So, in the past few days, the Nix household has been visited by a series of unfortunate events. First, I got sick. Next, my daughter got sick. After that, my husband had to leave for a two-week work assignment. So it’s been a little longer than I planned between Judges installments. I’m sorry about that, but it just couldn’t be helped. If you haven’t read the previous installments of the Judges First Reading series, you might want to go peruse those and catch up. Otherwise, we’ll just jump right in where we left off.
Previously, in Judges
Samson flagrantly and repeatedly broke his Nazirite vows to God. He got married, murdered 30 innocent people in cold blood, and then abandoned his wife, publicly humiliating her family.
15:1 – Our Mass Murderer Returns to Timnah with a Gift Goat
Verse 1 of chapter 15 tells us that some time later, during the wheat harvest, Samson suddenly remembers that he married a woman and decides to go see her. Now, it’s been weeks or months since Samson went on a murder spree and skipped town. If it were only a matter of a few days, wouldn’t it make sense for the text to say “a few days later” instead of giving us a seasonal reference? Also, we know that these weddings take a full week of festivities, and the wife has been married off to another man in meantime. It’s possible that her second wedding was a hushed up and rushed affair, but a lot has taken place since Samson threw a fit, killed thirty people, looted their corpses, and then ran home to mommy.
Solid commentary will sort this out for me later, but for now, I’m going with the “weeks or months” assumption.
Samson married and then bedded his wife in a very public marriage festival that lasted for a solid week. Samson and his wife both came from very wealthy families, so we can also assume that every human being for miles around knew about the marriage and probably attended or spectated in some way. It’s crucial to understand this part. This wedding was a major event, and when the upper classes got married, the lower classes were generally given gifts of free wine or food alongside the gifts of spectacle and gossip. Nobody would have missed that wedding, and nobody would have missed the fact that the groom ran off and left his ruined bride behind, either.

..........

Answer these questions on the passage about Samson:
1. According to the recap, how many people did Samson murder?
2. During which harvest does Samson decide to go see his wife?
3. How long did the public marriage festival last?

## Keypoint coordinate data
..........

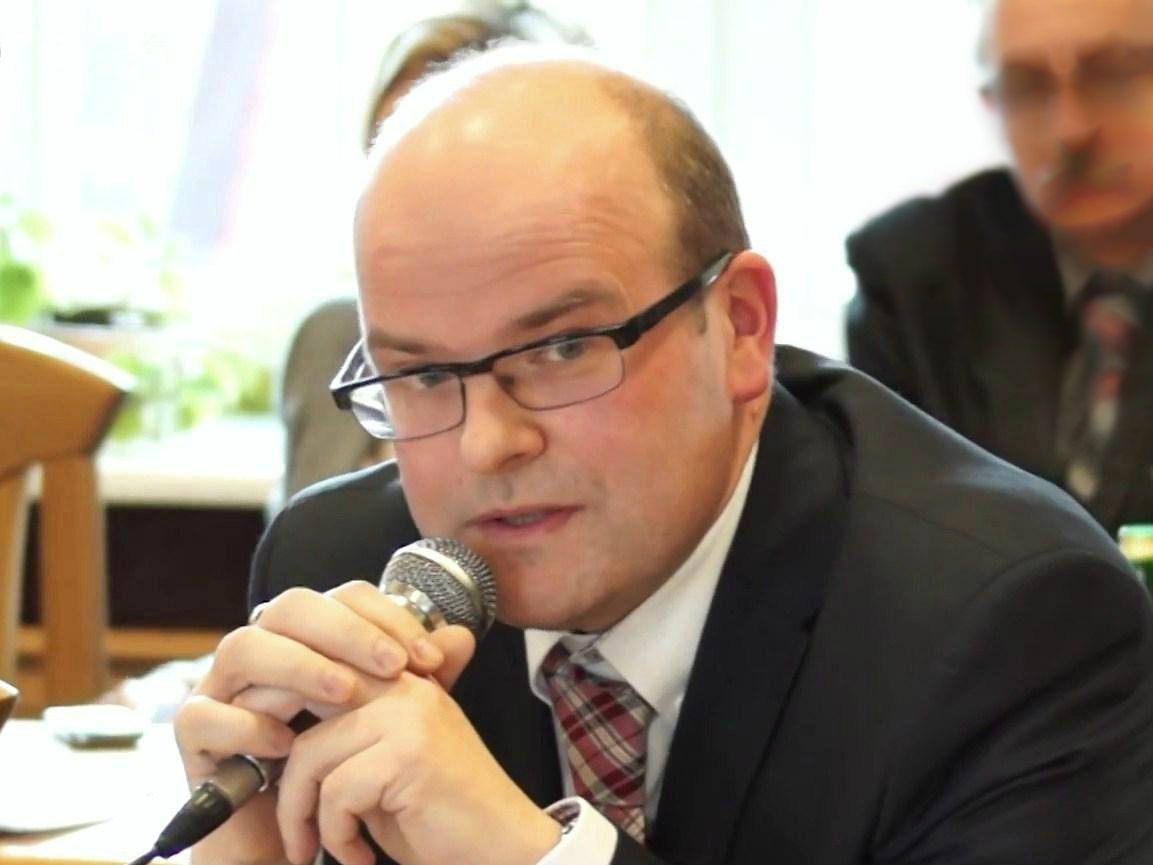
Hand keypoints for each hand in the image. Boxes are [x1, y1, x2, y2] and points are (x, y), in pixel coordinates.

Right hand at [174, 581, 477, 863]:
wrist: (294, 839)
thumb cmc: (341, 768)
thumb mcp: (390, 719)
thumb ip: (421, 679)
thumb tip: (462, 636)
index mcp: (307, 639)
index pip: (341, 597)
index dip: (386, 617)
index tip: (429, 658)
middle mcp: (262, 652)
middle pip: (289, 607)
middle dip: (345, 631)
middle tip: (391, 666)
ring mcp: (221, 689)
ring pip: (242, 648)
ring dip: (299, 666)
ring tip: (344, 695)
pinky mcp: (193, 737)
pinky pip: (204, 715)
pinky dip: (245, 723)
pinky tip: (285, 743)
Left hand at [275, 671, 560, 864]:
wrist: (503, 851)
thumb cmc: (440, 818)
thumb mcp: (385, 764)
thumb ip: (344, 735)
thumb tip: (268, 727)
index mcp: (398, 680)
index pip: (316, 671)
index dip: (278, 714)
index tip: (265, 764)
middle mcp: (404, 686)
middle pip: (302, 708)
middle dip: (281, 772)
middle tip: (288, 825)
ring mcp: (408, 717)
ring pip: (309, 756)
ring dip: (303, 815)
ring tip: (321, 848)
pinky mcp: (408, 755)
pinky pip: (335, 794)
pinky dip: (336, 837)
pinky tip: (360, 856)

..........

## Reply to the exercise
1. Thirty people.
2. The wheat harvest.
3. A solid week.